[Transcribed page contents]
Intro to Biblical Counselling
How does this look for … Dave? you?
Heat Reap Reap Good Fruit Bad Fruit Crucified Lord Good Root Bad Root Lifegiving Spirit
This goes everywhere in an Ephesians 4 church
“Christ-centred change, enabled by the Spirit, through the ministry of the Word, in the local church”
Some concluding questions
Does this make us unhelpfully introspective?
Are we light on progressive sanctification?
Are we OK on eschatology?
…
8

## Try it
Extract every line above containing the word "Spirit".

## Response below
Heat Reap Reap Good Fruit Bad Fruit Crucified Lord Good Root Bad Root Lifegiving Spirit
“Christ-centred change, enabled by the Spirit, through the ministry of the Word, in the local church”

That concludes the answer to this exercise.